Stocks tumble in broad selloff
By Lisa Singhania
|Anthony Corso, right center, conducted trading in shares of beleaguered and tumbling Tyco on the New York Stock Exchange floor yesterday.
Analysts said investors were concerned that other companies might have used the same kind of accounting methods as Enron and Tyco. Amid weak corporate earnings forecasts and concerns that prices are already too high, the news made stocks even less appealing.
"There's no trust out there right now. It's a question of which stock do you have in your portfolio that could be the next problem ... so why be invested?" said Barry Hyman, chief investment strategist at Ehrenkrantz King Nussbaum.
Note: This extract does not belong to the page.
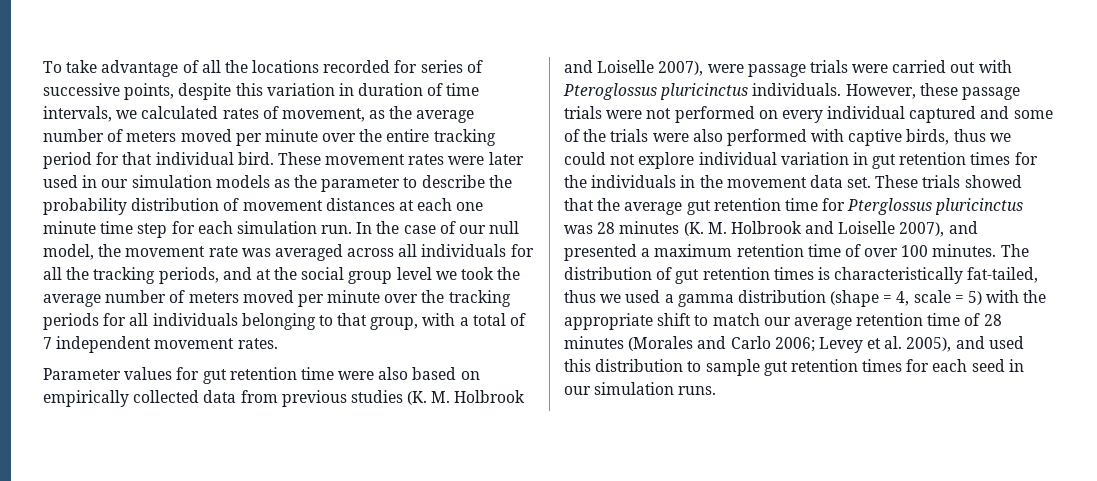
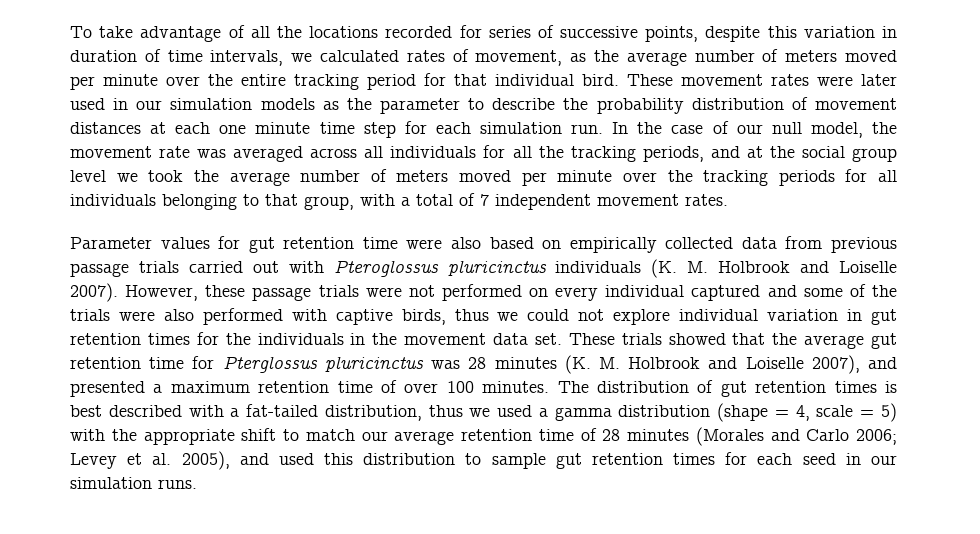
[350,390,526,405] [564,60,1012,77] [563,83,842,100] studies (K. M. Holbrook and Loiselle 2007), were passage trials were carried out with Pteroglossus pluricinctus individuals. -> [70,259,897,278] [70,283,118,302] passage trials carried out with Pteroglossus pluricinctus individuals (K. M. Holbrook and Loiselle 2007).
[834,267,1039,284] characteristically fat-tailed, -> [70,404,422,421] best described with a fat-tailed distribution,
The Dow closed down 220.17, or 2.2 percent, to 9,687.09, giving back much of the rebound last week that followed a similar drop on worries about Tyco and Enron.
Broader stock indicators also fell, with technology issues particularly hard hit. The Nasdaq composite index lost 55.71, or 2.9 percent, to 1,855.53. The Standard & Poor's 500 index was off 27.76, or 2.5 percent, at 1,094.44.
The selloff extended what has so far been a disappointing year on Wall Street, with investors concerned about the economy and worried that the problems that brought Enron down are not isolated. Investors are growing skeptical about the accuracy of corporate reports and bookkeeping in general and fear that more companies are in worse shape than their results suggest.
A report by three Enron board members that said the company deliberately misrepresented its financial condition worsened Wall Street's mood, as did former chairman Ken Lay's decision not to testify before a congressional committee. A Senate panel is expected to decide today whether to issue a subpoena.
Tyco tumbled $6.96, or nearly 19 percent, to $29.90 on a Wall Street Journal report that it spent about $8 billion in the past three fiscal years on more than 700 acquisitions that were never announced to the public. Standard & Poor's and Fitch also downgraded some of its ratings of Tyco debt and expressed concerns about the company. The company denied that its bookkeeping practices were improper.
Investors also sent Williams Cos. down $2.64, or 14 percent, to $16.36 after the company said it is prepared to sell more assets and issue more stock to keep its credit rating. In the last week or so, questions have been raised about Williams' obligations to its former telecom subsidiary, the Williams Communication Group, which is facing financial problems. Williams Communications lost 42 cents to $1.
The selling spread to other telecommunications companies, including AT&T Wireless, which fell 94 cents to $10.12. Its former parent company, AT&T, fell $1.03 to $16.30.
WorldCom fell $1.48 to $8.13, a 15.4 percent drop, on rumors the company might have to write down some assets to reduce debt.
Financial stocks were weak, too, reflecting concerns that their lending practices would make them vulnerable should companies start revising balance sheets. American Express lost $1.68 to $33.42.
Even companies not under particular scrutiny suffered. General Electric dropped $1.85 to $35.00.
Among tech issues, Ciena dropped $1.88 to $10.12 on concerns the optical networking industry will take time to recover. The sector is considered to be overpriced by some.
"I think it's become more of a 'Sell now, ask questions later' market until people feel more confident about earnings," said Tom Galvin, chief investment officer at Credit Suisse First Boston.